TAREFA 1:
Responda com base na ficha de Eudaldo Gomes da Silva:
(a) Qual era a atuação profissional dele?
(b) Em que cidade e estado ele nasceu?
(c) A equipe de qual delegado conduziu a operação em que ele foi morto?
TAREFA 2: Nos registros, edite as linhas que começam na que contém "Все права защищены." e seguem até a que contém "Решаем вместе", ambas incluídas. Troque "обязательна" por "необходима" e mantenha todo o resto igual.

── TEXTO EXIBIDO

Cara a cara - 2 - jul. a dez. 78

Atuação Profissional

estudante

Organização

Vanguarda Popular Revolucionária (VPR)

Filiação

Isaura Gomes da Silva e João Gomes da Silva

Data e Local de Nascimento

1/10/1947, Bom Conselho (PE)

Data e Local de Morte

entre 7 e 9/1/1973, Paulista/Abreu e Lima (PE)

Eudaldo Gomes da Silva

Eudaldo Gomes da Silva

Eudaldo Gomes da Silva foi morto, junto com outros cinco integrantes da VPR, entre os dias 8 e 9 de janeiro de 1973, no episódio conhecido como Massacre da Chácara São Bento, em operação conduzida pela equipe do delegado Sérgio Paranhos Fleury, do Departamento de Ordem Política e Social de São Paulo (Dops/SP), com a colaboração do ex-cabo José Anselmo dos Santos, que era dirigente da VPR e atuava como agente infiltrado.

────
── REGISTROS DO CONJUNTO

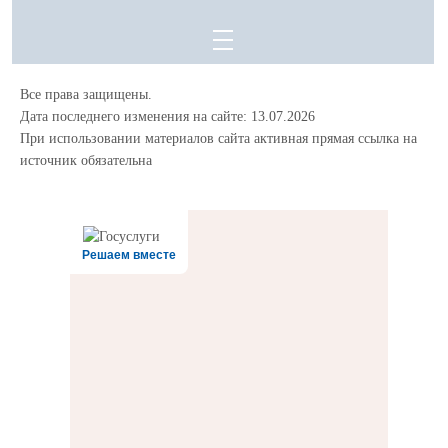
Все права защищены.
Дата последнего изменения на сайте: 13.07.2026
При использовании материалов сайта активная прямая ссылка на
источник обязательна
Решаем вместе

────
── REGISTROS DO CONJUNTO

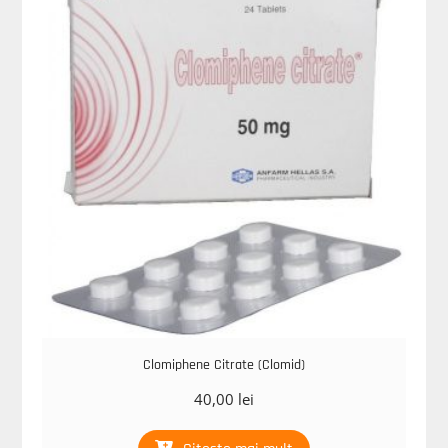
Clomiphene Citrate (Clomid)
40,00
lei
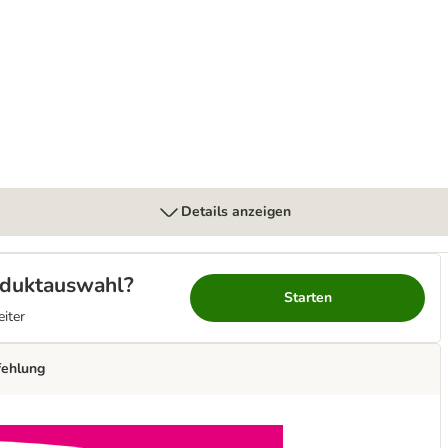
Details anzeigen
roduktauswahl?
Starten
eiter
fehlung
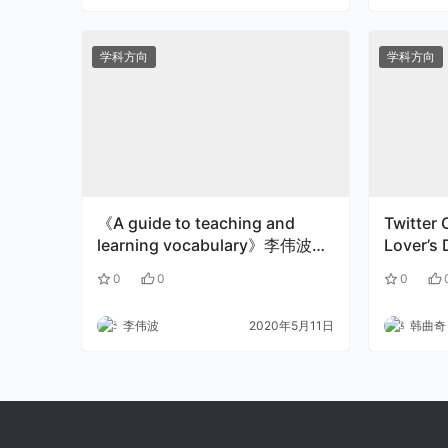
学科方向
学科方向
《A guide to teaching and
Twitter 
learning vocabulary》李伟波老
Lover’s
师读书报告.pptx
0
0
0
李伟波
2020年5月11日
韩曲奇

────
── REGISTROS DO CONJUNTO

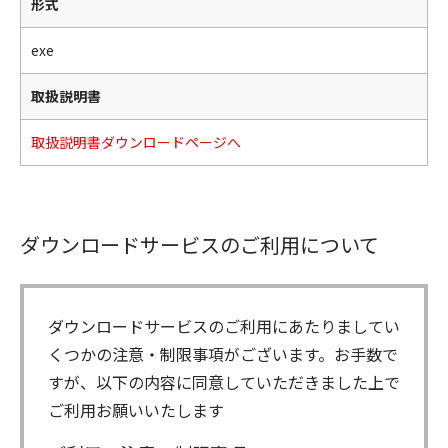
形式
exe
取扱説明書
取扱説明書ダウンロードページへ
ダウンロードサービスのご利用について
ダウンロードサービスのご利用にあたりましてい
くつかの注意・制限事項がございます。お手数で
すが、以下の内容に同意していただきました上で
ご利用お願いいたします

────

RESPOSTA 1:
(a) Estudante.
(b) Bom Conselho (PE).
(c) A equipe do delegado Sérgio Paranhos Fleury, do Dops/SP.

RESPOSTA 2:
Все права защищены.
Дата последнего изменения на сайте: 13.07.2026
При использовании материалов сайта активная прямая ссылка на
источник необходима
Решаем вместе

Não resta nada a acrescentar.